WNUR officially began broadcasting from Annie Mae Swift Hall May 5, 1950, and has remained there until now, first in the basement then, since 1995, in the McCoy Foundation Studios behind the auditorium on the first floor.
The old basement studio was pretty much the quintessential college radio station: almost entirely unsuitable space, nailed together two-by-fours for record shelving, ancient, flakey equipment and so on. I remember doing an interview with McCoy Tyner where we all had to huddle round a single microphone balanced on a chair, because we only had one working microphone at the time, and the way it was connected precluded using a normal stand. CDs were just becoming common when I started at the station, but we didn’t have anywhere secure to keep them, so they lived in someone’s dorm room and you had to make arrangements to go and get them the day before your show. Anything we recorded was on reel-to-reel tape and pre-recored announcements were on cartridges (physically the same as 8-track, but with specially recorded tones to cue and auto-stop)… Those were the days!
In the early nineties, after I had already been at the station for a few years, the McCoy Foundation gave the university some money to improve the facilities and new studios were built in a space that the station was using mostly for storage.

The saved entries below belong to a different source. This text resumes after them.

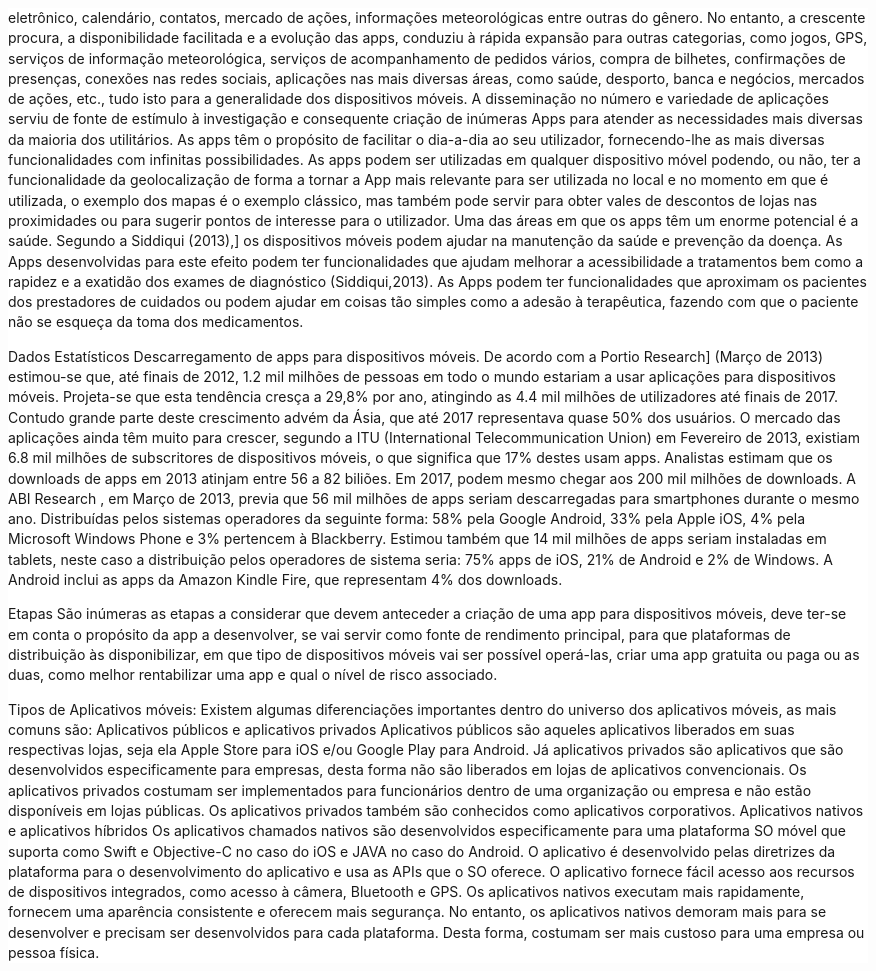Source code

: eletrônico, calendário, contatos, mercado de ações, informações meteorológicas entre outras do gênero. No entanto, a crescente procura, a disponibilidade facilitada e a evolução das apps, conduziu à rápida expansão para outras categorias, como jogos, GPS, serviços de informação meteorológica, serviços de acompanhamento de pedidos vários, compra de bilhetes, confirmações de presenças, conexões nas redes sociais, aplicações nas mais diversas áreas, como saúde, desporto, banca e negócios, mercados de ações, etc., tudo isto para a generalidade dos dispositivos móveis. A disseminação no número e variedade de aplicações serviu de fonte de estímulo à investigação e consequente criação de inúmeras Apps para atender as necessidades mais diversas da maioria dos utilitários.
As apps têm o propósito de facilitar o dia-a-dia ao seu utilizador, fornecendo-lhe as mais diversas funcionalidades com infinitas possibilidades.
As apps podem ser utilizadas em qualquer dispositivo móvel podendo, ou não, ter a funcionalidade da geolocalização de forma a tornar a App mais relevante para ser utilizada no local e no momento em que é utilizada, o exemplo dos mapas é o exemplo clássico, mas também pode servir para obter vales de descontos de lojas nas proximidades ou para sugerir pontos de interesse para o utilizador.
Uma das áreas em que os apps têm um enorme potencial é a saúde. Segundo a Siddiqui (2013),] os dispositivos móveis podem ajudar na manutenção da saúde e prevenção da doença. As Apps desenvolvidas para este efeito podem ter funcionalidades que ajudam melhorar a acessibilidade a tratamentos bem como a rapidez e a exatidão dos exames de diagnóstico (Siddiqui,2013). As Apps podem ter funcionalidades que aproximam os pacientes dos prestadores de cuidados ou podem ajudar em coisas tão simples como a adesão à terapêutica, fazendo com que o paciente não se esqueça da toma dos medicamentos. 
 
Dados Estatísticos
Descarregamento de apps para dispositivos móveis. De acordo com a Portio Research] (Março de 2013) estimou-se que, até finais de 2012, 1.2 mil milhões de pessoas em todo o mundo estariam a usar aplicações para dispositivos móveis. Projeta-se que esta tendência cresça a 29,8% por ano, atingindo as 4.4 mil milhões de utilizadores até finais de 2017. Contudo grande parte deste crescimento advém da Ásia, que até 2017 representava quase 50% dos usuários. O mercado das aplicações ainda têm muito para crescer, segundo a ITU (International Telecommunication Union) em Fevereiro de 2013, existiam 6.8 mil milhões de subscritores de dispositivos móveis, o que significa que 17% destes usam apps. Analistas estimam que os downloads de apps em 2013 atinjam entre 56 a 82 biliões. Em 2017, podem mesmo chegar aos 200 mil milhões de downloads. A ABI Research , em Março de 2013, previa que 56 mil milhões de apps seriam descarregadas para smartphones durante o mesmo ano. Distribuídas pelos sistemas operadores da seguinte forma: 58% pela Google Android, 33% pela Apple iOS, 4% pela Microsoft Windows Phone e 3% pertencem à Blackberry. Estimou 
também que 14 mil milhões de apps seriam instaladas em tablets, neste caso a distribuição pelos operadores de sistema seria: 75% apps de iOS, 21% de Android e 2% de Windows. A Android inclui as apps da Amazon Kindle Fire, que representam 4% dos downloads.
 
Etapas
São inúmeras as etapas a considerar que devem anteceder a criação de uma app para dispositivos móveis, deve ter-se em conta o propósito da app a desenvolver, se vai servir como fonte de rendimento principal, para que plataformas de distribuição às disponibilizar, em que tipo de dispositivos móveis vai ser possível operá-las, criar uma app gratuita ou paga ou as duas, como melhor rentabilizar uma app e qual o nível de risco associado.
 
Tipos de Aplicativos móveis:
Existem algumas diferenciações importantes dentro do universo dos aplicativos móveis, as mais comuns são:
Aplicativos públicos e aplicativos privados
Aplicativos públicos são aqueles aplicativos liberados em suas respectivas lojas, seja ela Apple Store para iOS e/ou Google Play para Android. Já aplicativos privados são aplicativos que são desenvolvidos especificamente para empresas, desta forma não são liberados em lojas de aplicativos convencionais. Os aplicativos privados costumam ser implementados para funcionários dentro de uma organização ou empresa e não estão disponíveis em lojas públicas. Os aplicativos privados também são conhecidos como aplicativos corporativos.
Aplicativos nativos e aplicativos híbridos
Os aplicativos chamados nativos são desenvolvidos especificamente para uma plataforma SO móvel que suporta como Swift e Objective-C no caso do iOS e JAVA no caso do Android. O aplicativo é desenvolvido pelas diretrizes da plataforma para o desenvolvimento do aplicativo e usa as APIs que o SO oferece. O aplicativo fornece fácil acesso aos recursos de dispositivos integrados, como acesso à câmera, Bluetooth e GPS. Os aplicativos nativos executam mais rapidamente, fornecem uma aparência consistente e oferecem mais segurança. No entanto, os aplicativos nativos demoram mais para se desenvolver e precisam ser desenvolvidos para cada plataforma. Desta forma, costumam ser mais custoso para uma empresa ou pessoa física.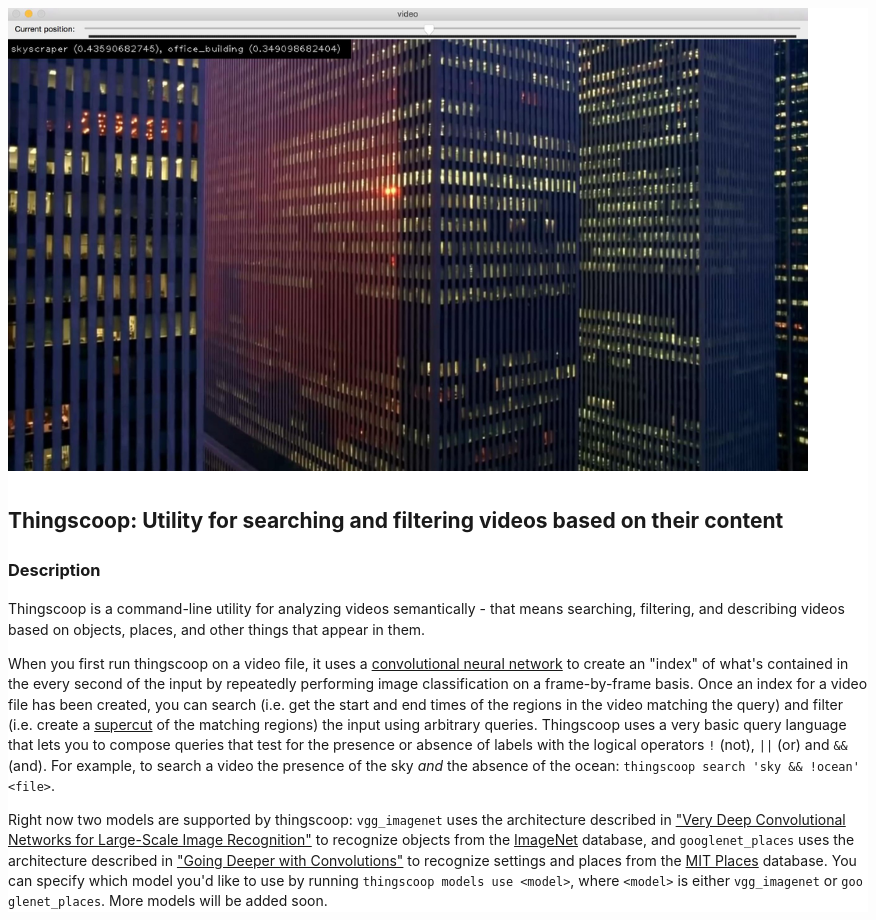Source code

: <img width=800 src="resources/preview.jpg"></img>

## Thingscoop: Utility for searching and filtering videos based on their content

### Description

Thingscoop is a command-line utility for analyzing videos semantically - that means searching, filtering, and describing videos based on objects, places, and other things that appear in them.

When you first run thingscoop on a video file, it uses a [convolutional neural network](https://en.wikipedia.org/wiki/Convolutional_neural_network) to create an "index" of what's contained in the every second of the input by repeatedly performing image classification on a frame-by-frame basis. Once an index for a video file has been created, you can search (i.e. get the start and end times of the regions in the video matching the query) and filter (i.e. create a [supercut](https://en.wikipedia.org/wiki/Supercut) of the matching regions) the input using arbitrary queries. Thingscoop uses a very basic query language that lets you to compose queries that test for the presence or absence of labels with the logical operators `!` (not), `||` (or) and `&&` (and). For example, to search a video the presence of the sky *and* the absence of the ocean: `thingscoop search 'sky && !ocean' <file>`.

Right now two models are supported by thingscoop: `vgg_imagenet` uses the architecture described in ["Very Deep Convolutional Networks for Large-Scale Image Recognition"](http://arxiv.org/abs/1409.1556) to recognize objects from the [ImageNet](http://www.image-net.org/) database, and `googlenet_places` uses the architecture described in ["Going Deeper with Convolutions"](http://arxiv.org/abs/1409.4842) to recognize settings and places from the [MIT Places](http://places.csail.mit.edu/) database. You can specify which model you'd like to use by running `thingscoop models use <model>`, where `<model>` is either `vgg_imagenet` or `googlenet_places`. More models will be added soon.
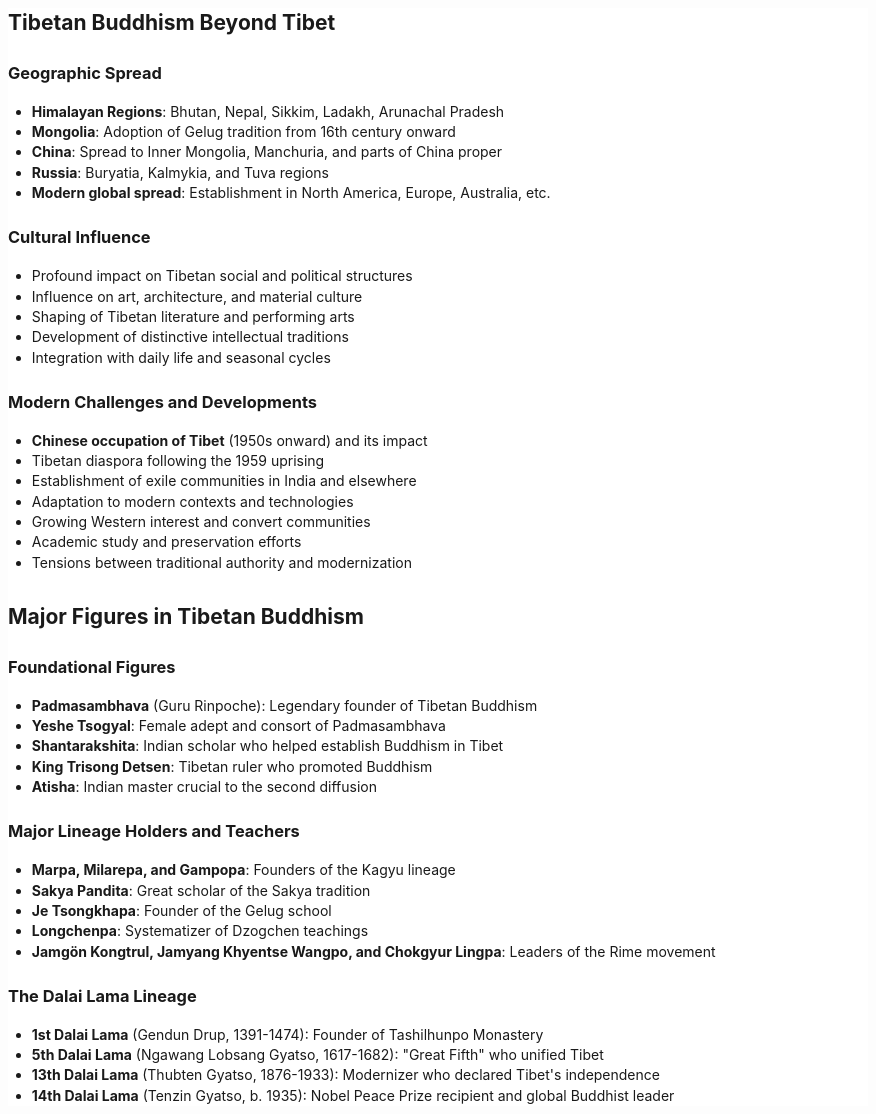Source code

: ## Tibetan Buddhism Beyond Tibet

### Geographic Spread
- **Himalayan Regions**: Bhutan, Nepal, Sikkim, Ladakh, Arunachal Pradesh
- **Mongolia**: Adoption of Gelug tradition from 16th century onward
- **China**: Spread to Inner Mongolia, Manchuria, and parts of China proper
- **Russia**: Buryatia, Kalmykia, and Tuva regions
- **Modern global spread**: Establishment in North America, Europe, Australia, etc.

### Cultural Influence
- Profound impact on Tibetan social and political structures
- Influence on art, architecture, and material culture
- Shaping of Tibetan literature and performing arts
- Development of distinctive intellectual traditions
- Integration with daily life and seasonal cycles

### Modern Challenges and Developments
- **Chinese occupation of Tibet** (1950s onward) and its impact
- Tibetan diaspora following the 1959 uprising
- Establishment of exile communities in India and elsewhere
- Adaptation to modern contexts and technologies
- Growing Western interest and convert communities
- Academic study and preservation efforts
- Tensions between traditional authority and modernization

## Major Figures in Tibetan Buddhism

### Foundational Figures
- **Padmasambhava** (Guru Rinpoche): Legendary founder of Tibetan Buddhism
- **Yeshe Tsogyal**: Female adept and consort of Padmasambhava
- **Shantarakshita**: Indian scholar who helped establish Buddhism in Tibet
- **King Trisong Detsen**: Tibetan ruler who promoted Buddhism
- **Atisha**: Indian master crucial to the second diffusion

### Major Lineage Holders and Teachers
- **Marpa, Milarepa, and Gampopa**: Founders of the Kagyu lineage
- **Sakya Pandita**: Great scholar of the Sakya tradition
- **Je Tsongkhapa**: Founder of the Gelug school
- **Longchenpa**: Systematizer of Dzogchen teachings
- **Jamgön Kongtrul, Jamyang Khyentse Wangpo, and Chokgyur Lingpa**: Leaders of the Rime movement

### The Dalai Lama Lineage
- **1st Dalai Lama** (Gendun Drup, 1391-1474): Founder of Tashilhunpo Monastery
- **5th Dalai Lama** (Ngawang Lobsang Gyatso, 1617-1682): "Great Fifth" who unified Tibet
- **13th Dalai Lama** (Thubten Gyatso, 1876-1933): Modernizer who declared Tibet's independence
- **14th Dalai Lama** (Tenzin Gyatso, b. 1935): Nobel Peace Prize recipient and global Buddhist leader
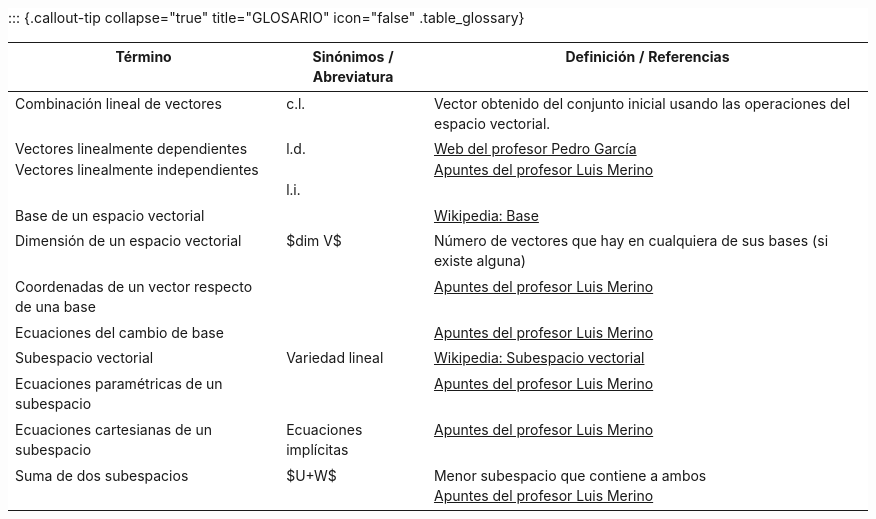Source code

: ::: {.callout-tip collapse="true" title="GLOSARIO" icon="false" .table_glossary}

<table>
    <thead>
        <tr>
            <th>Término</th>
            <th>Sinónimos / Abreviatura</th>
            <th>Definición / Referencias</th>
        </tr>
    </thead>
    <tbody>
        <tr>
            <td>Combinación lineal de vectores</td>
            <td>c.l.</td>
            <td>Vector obtenido del conjunto inicial usando las operaciones del espacio vectorial.</td>
        </tr>
        <tr>
            <td>Vectores linealmente dependientes <br> Vectores linealmente independientes</td>
            <td>l.d.<br> <br>l.i.</td>
            <td><a href="https://www.ugr.es/~pedro/alem/vectores.pdf">Web del profesor Pedro García</a> <br> 
            <a href="https://www.ugr.es/~lmerino/2-1.html">Apuntes del profesor Luis Merino</a></td>
        </tr>
        <tr>
            <td>Base de un espacio vectorial</td>
            <td><br></td>
            <td><a href="https://es.wikipedia.org/wiki/Base_(%C3%A1lgebra)">Wikipedia: Base</a></td>
        </tr>
        <tr>
            <td>Dimensión de un espacio vectorial</td>
            <td>$dim V$</td>
            <td>Número de vectores que hay en cualquiera de sus bases (si existe alguna)</td>
        </tr>
        <tr>
            <td>Coordenadas de un vector respecto de una base</td>
            <td><br></td>
            <td><a href="https://www.ugr.es/~lmerino/2-1.html">Apuntes del profesor Luis Merino</a></td>
        </tr>
        <tr>
            <td>Ecuaciones del cambio de base</td>
            <td><br></td>
            <td><a href="https://www.ugr.es/~lmerino/2-2.html">Apuntes del profesor Luis Merino</a></td>
        </tr>
        <tr>
            <td>Subespacio vectorial</td>
            <td>Variedad lineal</td>
            <td><a href="https://es.wikipedia.org/wiki/Base_(%C3%A1lgebra)">Wikipedia: Subespacio vectorial</a></td>
        </tr>
        <tr>
            <td>Ecuaciones paramétricas de un subespacio</td>
            <td><br></td>
            <td><a href="https://www.ugr.es/~lmerino/2-3.html">Apuntes del profesor Luis Merino</a></td>
        </tr>
        <tr>
            <td>Ecuaciones cartesianas de un subespacio</td>
            <td>Ecuaciones implícitas</td>
            <td><a href="https://www.ugr.es/~lmerino/2-3.html">Apuntes del profesor Luis Merino</a></td>
        </tr>
        <tr>
            <td>Suma de dos subespacios</td>
            <td>$U+W$</td>
            <td>Menor subespacio que contiene a ambos <br> 
            <a href="https://www.ugr.es/~lmerino/2-4.html">Apuntes del profesor Luis Merino</a></td>
        </tr>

The new facilities were a huge step up, both physically as the space was actually suitable for its use and included a small performance studio and news/interview studio, and in terms of the equipment. Proper storage for the record and CD collection (no more two-by-fours) was close at hand. It has been a nice place to operate from for the last dozen years.
A little while ago the university decided to totally renovate Annie Mae Swift, one of the campus’s older buildings, and their plans required the space used by WNUR to be given to other uses. The process of finding a new home was fairly protracted; at one point they were going to move us to the basement of a different building, but it turned out that it was prone to flooding (water and expensive electronics do not mix well), and nobody wanted to spend the hundreds of thousands of dollars needed to fix the problem. Finally they decided to put us in some underused TV studio space in John J. Louis Hall, a generally much more satisfactory place for the station
Studio equipment has changed hugely over the last decade, with everything going fully digital. The new studio should be a great place, especially for the core of the station, the students, who need exposure to how things are done out in the real world. As for me, there will be fewer buttons to push, but now each of them does about 20 things so I should still be able to push the wrong one often enough to keep you all guessing.
They kindly asked me, as probably the longest continuously serving WNUR DJ still around, to come in and play the final recording and sign the old studio off the air for the last time. So after after almost 57 years in Annie Mae Swift I took the station of the air at 5:00 pm CDT March 27. About 21 hours later the youngest freshman DJ brought the station back on the air from its new location.